Alright, so Jonny wasn’t so’ little’ as the rest. Everyone who saw him gasped at his size. Not that he was porker by any standard.  He had long skinny legs and weighed 8 pounds 4 ounces or 3.7 kg in Euroland.  But measured 58cm. That is nearly two feet long. Across my bed in the hospital, there was a mother with her baby who weighed 10 pounds plus. And he was shorter than Jonny. He was also stuck in transit necessitating one or two intervention type procedures or the more graphic ‘forceps delivery’. Nice. Ouch.

From day two, I realised, walking around the neo natal floor that all the other babies looked, well, small in comparison with Jonny. As one maternity nurse put it, he stayed two months longer in me, and another just gasped and said she had never seen a newborn so big. Even my father was surprised, noting that Jonny was able to lift his head on day one, when apparently babies only do that age two months. And when I finally managed to attend a ‘breast feeding’ workshop during my three-day stay there, with the other newborns, it hit me. My baby is physically advanced!
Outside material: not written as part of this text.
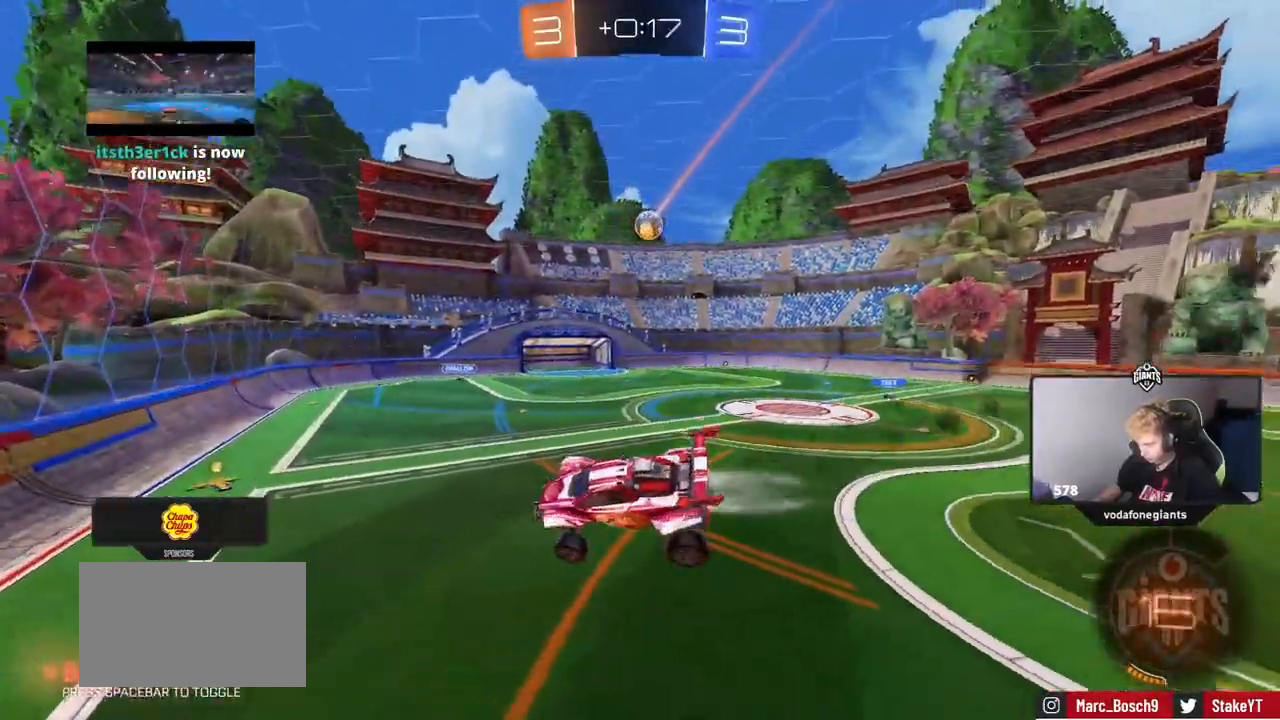
{"keys": ["a", "w"], "mouse": ["left"], "events": [[200, "mouse_left", "up"], [334, "w", "down"], [484, "a", "down"], [484, "mouse_left", "down"]]}
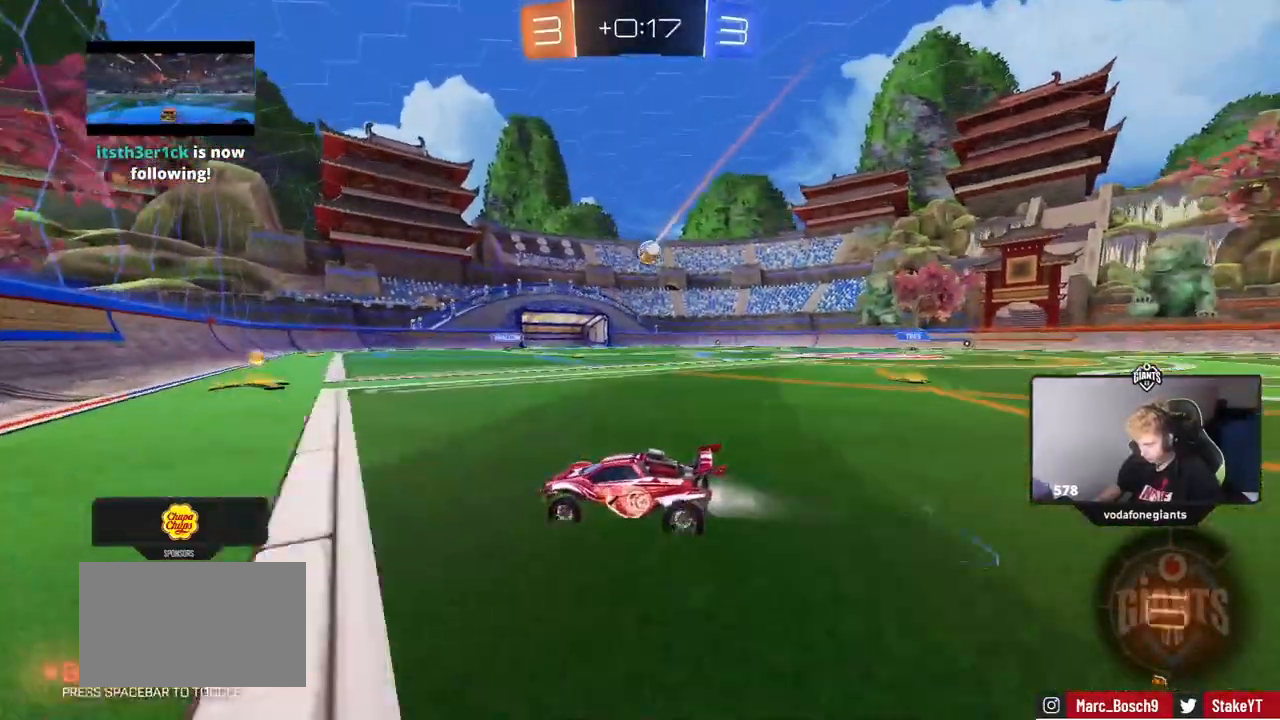
{"keys": ["d", "w"], "mouse": [], "events": [[66, "a", "up"], [116, "d", "down"], [116, "mouse_left", "up"], [166, "shift", "down"], [350, "shift", "up"]]}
And he continued at the same speed, although I wished he would slow down for us to savour him as a ‘baby’. At 10 weeks, he repeated  ‘mama’ and ‘dada’. This made me nearly fall off my bed at 5.30am. He usually practices his vocal chords early in the morning, and has been doing so since he was 7 weeks old.

After sitting up at five months, he crawled at seven. And crawling at seven months just made one of the moms at  Tinpan Annie nearly weep, not to mention standing at 7 months and cruising furniture at eight months. At 11 months, he started walking. Clearly, to him walking is just too boring. He wants to run.